Apple filed its motion to vacate on Thursday. The Cupertino, Calif., iPhone maker is arguing that the government is employing too broad an interpretation of the All Writs Act, which can compel companies to turn over consumer information to law enforcement, and asking it to write code that violates its own corporate views on privacy and security.
The Electronic Frontier Foundation is among those planning to file an amicus brief, which refers to an unsolicited "friend of the court" opinion.
"The U.S. government wants us to trust that it won't misuse this power," reads a statement on the EFF's website. "But we can all imagine the myriad ways this new authority could be abused. Even if you trust the U.S. government, once this master key is created, governments around the world will surely demand that Apple undermine the security of their citizens as well."
Also planning to file are the American Civil Liberties Union, whose staff attorney Alex Abdo said in a statement that "the government's request also risks setting a dangerous precedent. If the FBI can force Apple to hack into its customers' devices, then so too can every repressive regime in the rest of the world."
Amnesty International is taking similar action, echoing pro-Apple sentiments from the likes of NSA-data whistleblower Edward Snowden, Facebook founder Mark Zuckerberg and Google CEO Sundar Pichai.

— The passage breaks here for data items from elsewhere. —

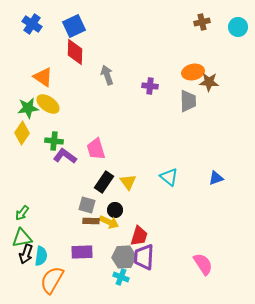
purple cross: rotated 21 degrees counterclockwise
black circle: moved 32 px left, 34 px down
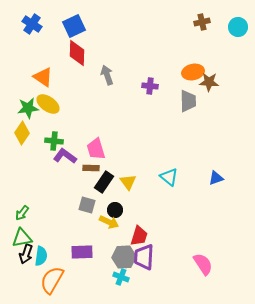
red diamond: moved 2 px right, 1 px down
brown rectangle: moved 53 px up
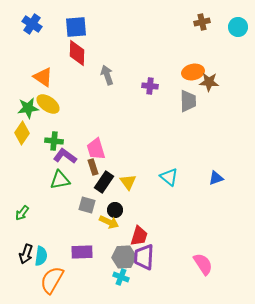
blue square: moved 2 px right, 1 px down; rotated 20 degrees clockwise
brown rectangle: moved 2 px right, 1 px up; rotated 70 degrees clockwise
green triangle: moved 38 px right, 58 px up
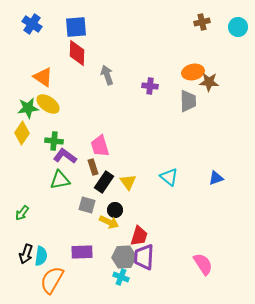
pink trapezoid: moved 4 px right, 3 px up
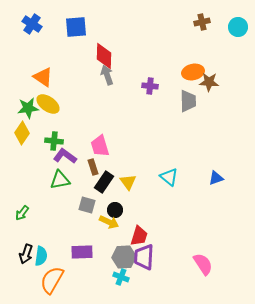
red diamond: moved 27 px right, 3 px down
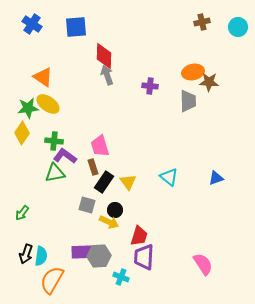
green triangle: moved 5 px left, 7 px up
gray hexagon: moved 25 px left, 1 px up
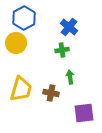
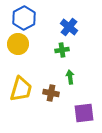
yellow circle: moved 2 px right, 1 px down
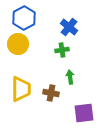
yellow trapezoid: rotated 16 degrees counterclockwise
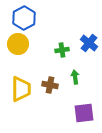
blue cross: moved 20 px right, 16 px down
green arrow: moved 5 px right
brown cross: moved 1 px left, 8 px up
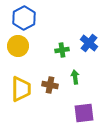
yellow circle: moved 2 px down
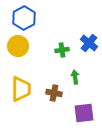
brown cross: moved 4 px right, 8 px down
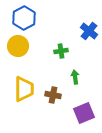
blue cross: moved 12 px up
green cross: moved 1 px left, 1 px down
yellow trapezoid: moved 3 px right
brown cross: moved 1 px left, 2 px down
purple square: rotated 15 degrees counterclockwise
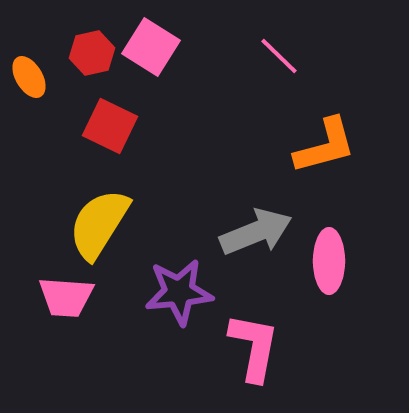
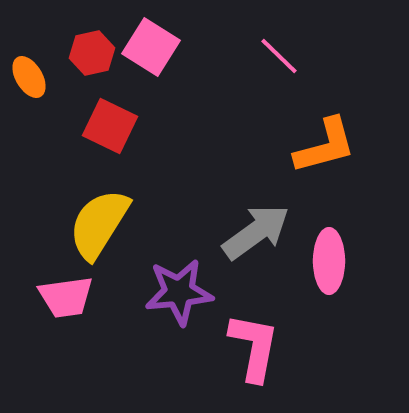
gray arrow: rotated 14 degrees counterclockwise
pink trapezoid: rotated 12 degrees counterclockwise
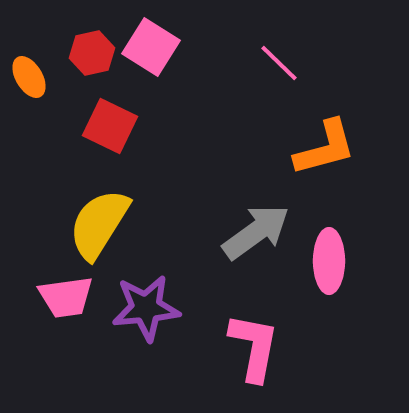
pink line: moved 7 px down
orange L-shape: moved 2 px down
purple star: moved 33 px left, 16 px down
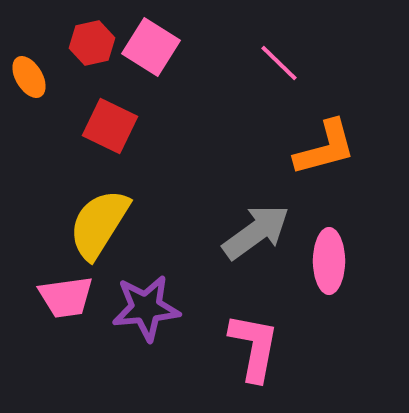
red hexagon: moved 10 px up
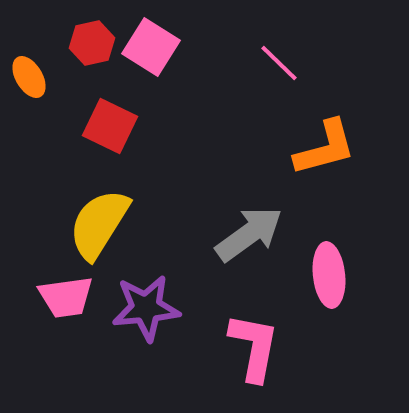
gray arrow: moved 7 px left, 2 px down
pink ellipse: moved 14 px down; rotated 6 degrees counterclockwise
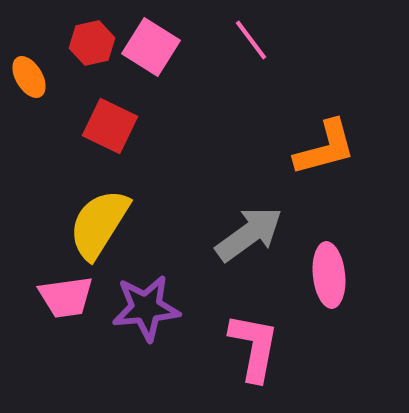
pink line: moved 28 px left, 23 px up; rotated 9 degrees clockwise
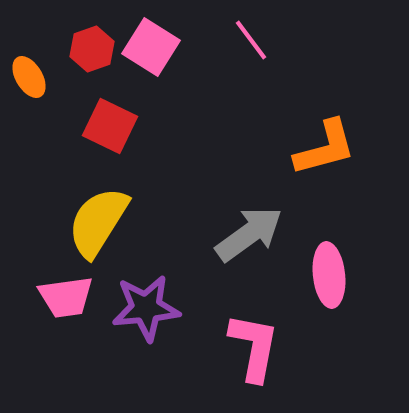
red hexagon: moved 6 px down; rotated 6 degrees counterclockwise
yellow semicircle: moved 1 px left, 2 px up
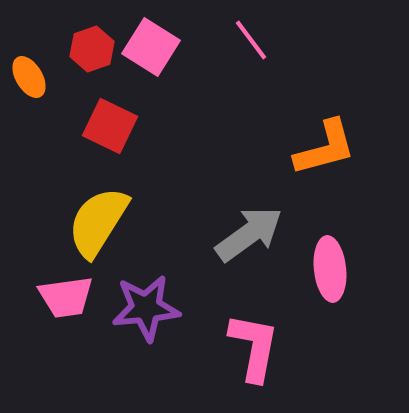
pink ellipse: moved 1 px right, 6 px up
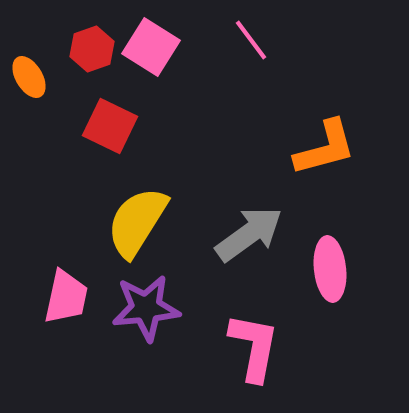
yellow semicircle: moved 39 px right
pink trapezoid: rotated 70 degrees counterclockwise
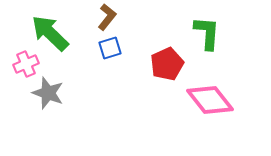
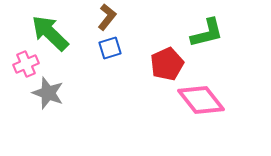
green L-shape: rotated 72 degrees clockwise
pink diamond: moved 9 px left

Meanwhile, the public at large appears evenly divided on the matter according to a number of polls. Some support the government's efforts to track terrorists by any means necessary, while others wonder about the slippery slope created by federal officials having unfettered access to personal information.
Smith's testimony made effective use of a prop from a century ago: an adding machine. In noting that the All Writs Act, which has allowed the government to get assistance from private companies in pursuit of criminal activities, was written in 1911, Smith said that the leading technological device in that time "is right here in front of me."
He added, "Put simply, we do not believe that courts should seek to resolve issues of 21st-century technology with law that was written in the era of the adding machine. We need 21st-century laws that address 21st-century technology issues. And we need these laws to be written by Congress. We, therefore, agree wholeheartedly with Apple that the right place to bring this discussion is here, to the House of Representatives and the Senate so the people who are elected by the people can make these decisions."